• **READING PASSAGE**
╭──

Correcting Chancellor William’s The Destruction of Black Civilizations on Islam

What if Chancellor William’s book The Destruction of Black Civilization was updated in 2019? What if the book was updated based upon current research about the rise and fall of several African civilizations?

The updated version would tackle several conflicting statements regarding the legacy of Islam in West Africa. Chancellor Williams speaks laudatory about Islam stating that ”[t]he renaissance in Africa occurred at the time time it developed in Europe, between the 15th and 16th century, and that both in Europe and Africa, Islamic sources were the catalyst.” Here, Williams credits Islam for bringing about a revival of civilizations and culture throughout West Africa.

╰──

• **COMPLETE THE FOLLOWING**
1. Answer these questions using the passage on Chancellor Williams's book.
(a) What year does the passage picture the book being updated in?
(b) According to the quoted statement, between which centuries did the renaissance in Africa occur?
(c) What does Williams credit Islam with bringing about throughout West Africa?
2. Return the section of the passage on Chancellor Williams's book from "Correcting Chancellor William’s" up to and including "several African civilizations?", copied word for word.
Rely only on the passage for these answers.

• **RAW DATA**
╭──

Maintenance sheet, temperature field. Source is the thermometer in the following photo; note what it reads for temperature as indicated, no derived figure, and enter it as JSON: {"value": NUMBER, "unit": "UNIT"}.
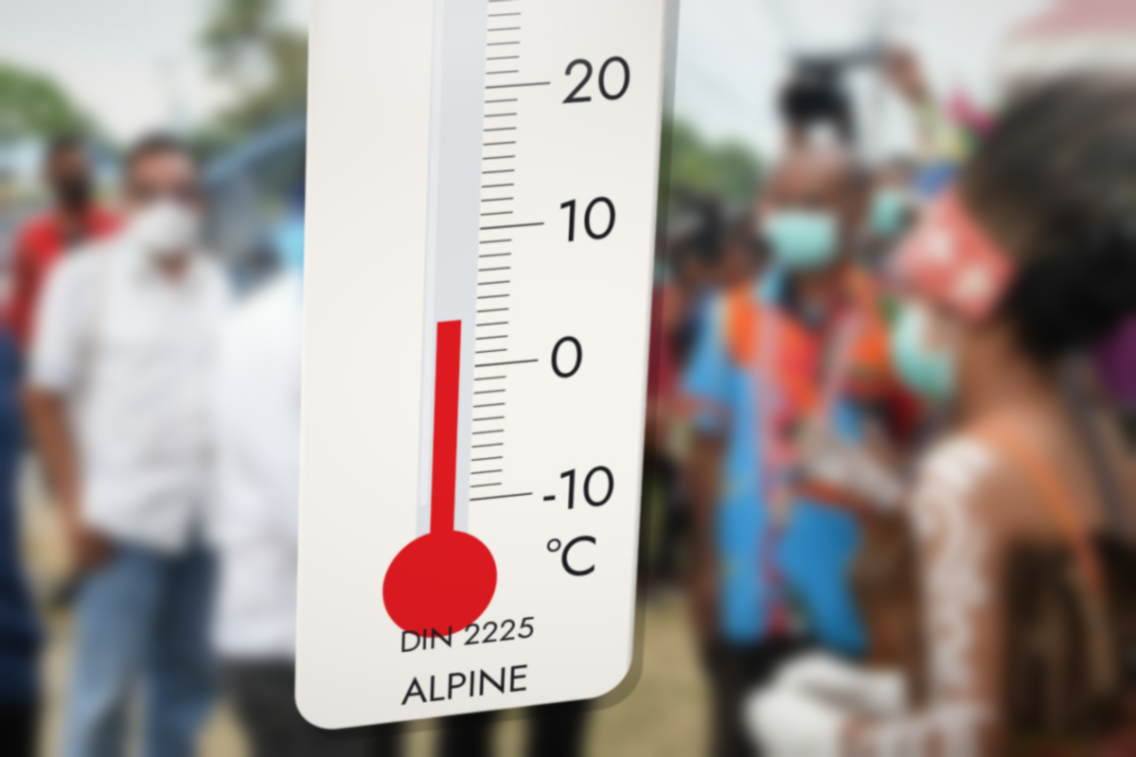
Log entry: {"value": 3.5, "unit": "°C"}
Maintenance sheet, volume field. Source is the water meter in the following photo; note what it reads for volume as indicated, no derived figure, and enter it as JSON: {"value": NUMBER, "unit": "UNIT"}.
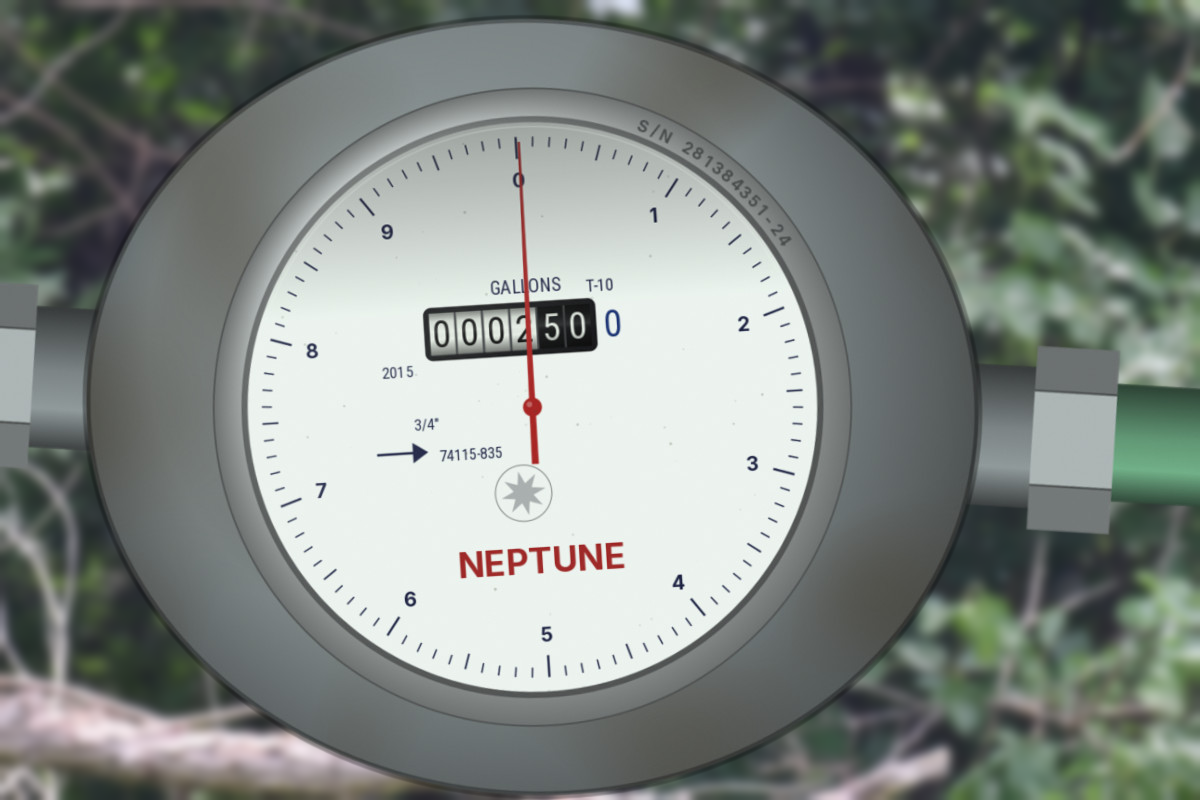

╰──

• **ANSWERS BY ITEM**
1.
(a) 2019
(b) Between the 15th and 16th century
(c) A revival of civilizations and culture

2.
Correcting Chancellor William’s The Destruction of Black Civilizations on Islam

What if Chancellor William’s book The Destruction of Black Civilization was updated in 2019? What if the book was updated based upon current research about the rise and fall of several African civilizations?